**Work required**
From the passage on the observer effect, list every object it names that a quantum entity can bump into in an interaction counting as a measurement.

**Passage**
····················

Now, ask yourself: how did this description, where the cat experiment was proposed to more or less *debunk* the link between the cat and the particle, transformed into the previous quote?
As I read it, it says that even during that small interval where the particle is indeterminate, the cat's macroscopic interaction with the world means that it's state is never indeterminate regardless of how it's fate relies on the particle. The many worlds people will say that the universe splits so that one universe has a live cat and the other a dead cat, but that's a whole other kettle of cats.
So, finally, the Truth about the "Observer Effect" is that *any* event which determines a quantum entity's position (or momentum) collapses the probability function. This event can be any interaction, whether it bumps into a wall, bumps into a photomultiplier, bumps into somebody's retina, etc. These are all equally valid "measurements". There might be others I don't know about, like field interactions, etc.

····················

**Information given**

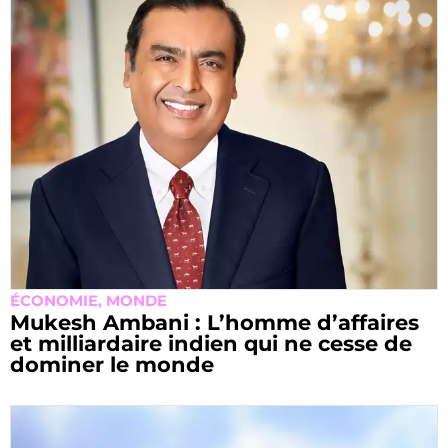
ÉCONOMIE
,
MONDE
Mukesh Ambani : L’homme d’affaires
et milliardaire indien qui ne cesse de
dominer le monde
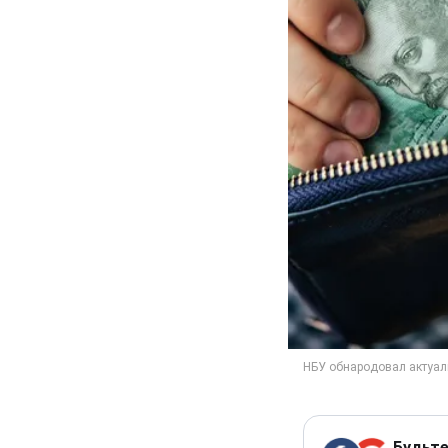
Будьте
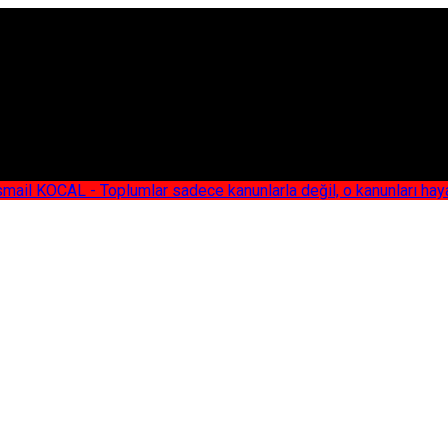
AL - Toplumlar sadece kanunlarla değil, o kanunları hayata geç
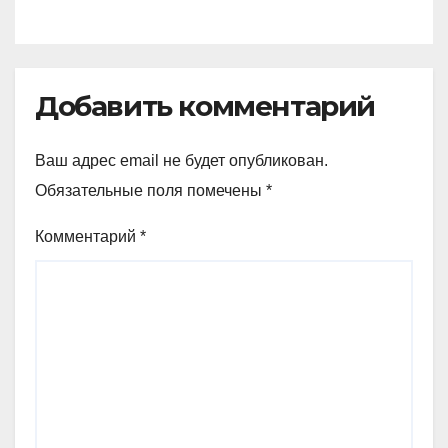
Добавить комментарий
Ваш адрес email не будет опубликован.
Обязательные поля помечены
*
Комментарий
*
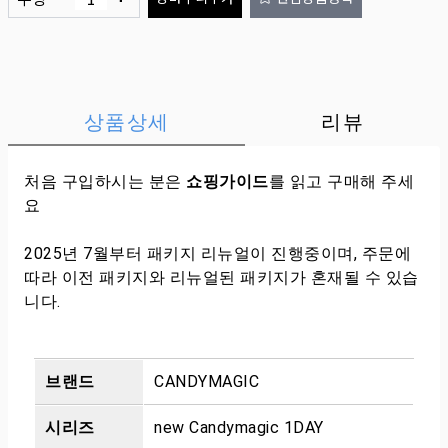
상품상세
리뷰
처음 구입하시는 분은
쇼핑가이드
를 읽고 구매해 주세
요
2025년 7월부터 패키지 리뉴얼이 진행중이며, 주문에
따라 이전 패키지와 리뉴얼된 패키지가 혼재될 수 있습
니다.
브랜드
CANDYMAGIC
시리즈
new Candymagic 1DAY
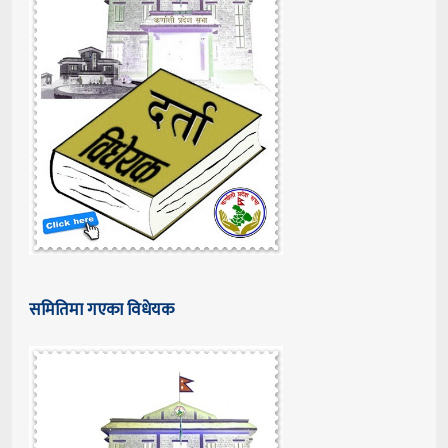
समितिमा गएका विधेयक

····················

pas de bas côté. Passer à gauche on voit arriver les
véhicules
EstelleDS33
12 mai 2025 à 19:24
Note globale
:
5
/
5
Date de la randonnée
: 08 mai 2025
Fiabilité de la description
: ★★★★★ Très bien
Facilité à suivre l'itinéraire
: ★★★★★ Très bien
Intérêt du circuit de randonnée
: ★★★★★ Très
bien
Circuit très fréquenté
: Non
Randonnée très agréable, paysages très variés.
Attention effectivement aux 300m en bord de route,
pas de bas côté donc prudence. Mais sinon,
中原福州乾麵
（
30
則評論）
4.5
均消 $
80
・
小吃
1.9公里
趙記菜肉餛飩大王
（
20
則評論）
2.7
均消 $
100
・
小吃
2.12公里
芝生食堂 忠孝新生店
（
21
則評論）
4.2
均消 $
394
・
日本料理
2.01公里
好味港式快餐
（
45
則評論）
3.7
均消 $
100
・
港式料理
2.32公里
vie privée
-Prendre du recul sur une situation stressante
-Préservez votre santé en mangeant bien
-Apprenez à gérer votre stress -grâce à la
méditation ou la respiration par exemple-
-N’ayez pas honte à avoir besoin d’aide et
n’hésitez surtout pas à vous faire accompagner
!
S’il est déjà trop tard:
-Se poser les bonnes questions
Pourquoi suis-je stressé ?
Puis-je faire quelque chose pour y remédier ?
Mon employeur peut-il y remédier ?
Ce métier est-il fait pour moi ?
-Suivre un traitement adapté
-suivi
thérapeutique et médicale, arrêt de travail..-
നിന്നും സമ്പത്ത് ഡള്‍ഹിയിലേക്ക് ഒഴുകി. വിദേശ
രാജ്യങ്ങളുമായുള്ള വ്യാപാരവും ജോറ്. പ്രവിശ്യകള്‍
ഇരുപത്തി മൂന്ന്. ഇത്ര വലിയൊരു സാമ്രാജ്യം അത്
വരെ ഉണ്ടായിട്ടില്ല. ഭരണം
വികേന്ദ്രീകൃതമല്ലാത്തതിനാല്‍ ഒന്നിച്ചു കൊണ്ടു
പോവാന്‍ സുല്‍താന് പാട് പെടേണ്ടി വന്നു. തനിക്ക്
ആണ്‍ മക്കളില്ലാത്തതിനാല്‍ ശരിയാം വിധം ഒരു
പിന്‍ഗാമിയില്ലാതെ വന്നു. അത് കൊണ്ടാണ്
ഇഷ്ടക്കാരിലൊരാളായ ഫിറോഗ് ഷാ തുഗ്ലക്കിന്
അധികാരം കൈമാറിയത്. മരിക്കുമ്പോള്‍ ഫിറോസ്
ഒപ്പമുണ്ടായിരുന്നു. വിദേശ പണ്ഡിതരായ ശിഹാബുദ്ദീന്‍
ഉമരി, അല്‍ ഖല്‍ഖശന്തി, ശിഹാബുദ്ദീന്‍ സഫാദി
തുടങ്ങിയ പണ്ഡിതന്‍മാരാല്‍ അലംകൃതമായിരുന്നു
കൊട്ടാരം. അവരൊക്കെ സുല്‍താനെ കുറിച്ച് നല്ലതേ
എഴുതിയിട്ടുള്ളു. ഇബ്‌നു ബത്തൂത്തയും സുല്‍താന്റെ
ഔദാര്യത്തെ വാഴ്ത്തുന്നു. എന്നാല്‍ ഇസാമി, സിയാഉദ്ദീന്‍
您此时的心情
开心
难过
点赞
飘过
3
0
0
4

····················

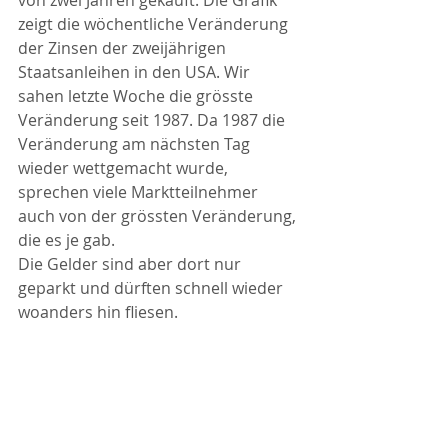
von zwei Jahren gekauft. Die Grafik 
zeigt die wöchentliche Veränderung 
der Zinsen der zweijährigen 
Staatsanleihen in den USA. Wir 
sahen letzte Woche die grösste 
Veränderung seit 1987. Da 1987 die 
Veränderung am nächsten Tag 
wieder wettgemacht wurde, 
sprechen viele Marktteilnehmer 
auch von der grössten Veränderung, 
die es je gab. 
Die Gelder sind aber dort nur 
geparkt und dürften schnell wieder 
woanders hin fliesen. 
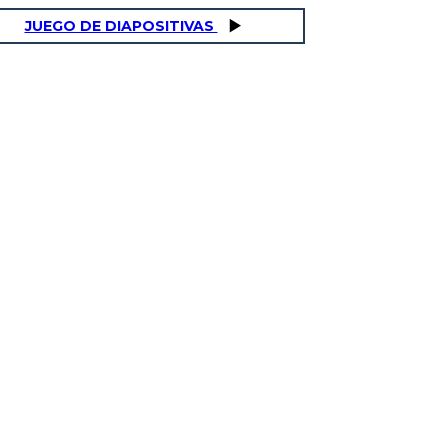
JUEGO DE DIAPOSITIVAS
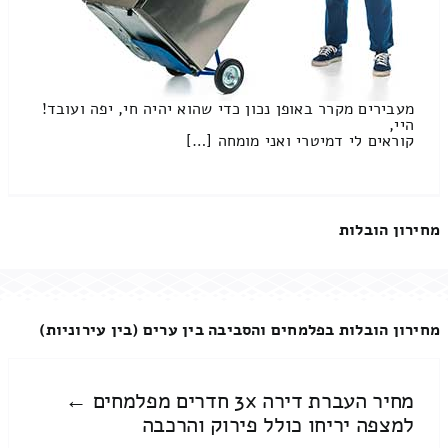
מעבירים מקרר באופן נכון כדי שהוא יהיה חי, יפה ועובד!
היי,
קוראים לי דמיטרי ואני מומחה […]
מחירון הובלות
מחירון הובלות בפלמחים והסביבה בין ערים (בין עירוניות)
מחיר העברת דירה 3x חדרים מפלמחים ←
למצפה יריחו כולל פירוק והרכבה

····················

**Answer section**
- a wall
- a photomultiplier
- somebody's retina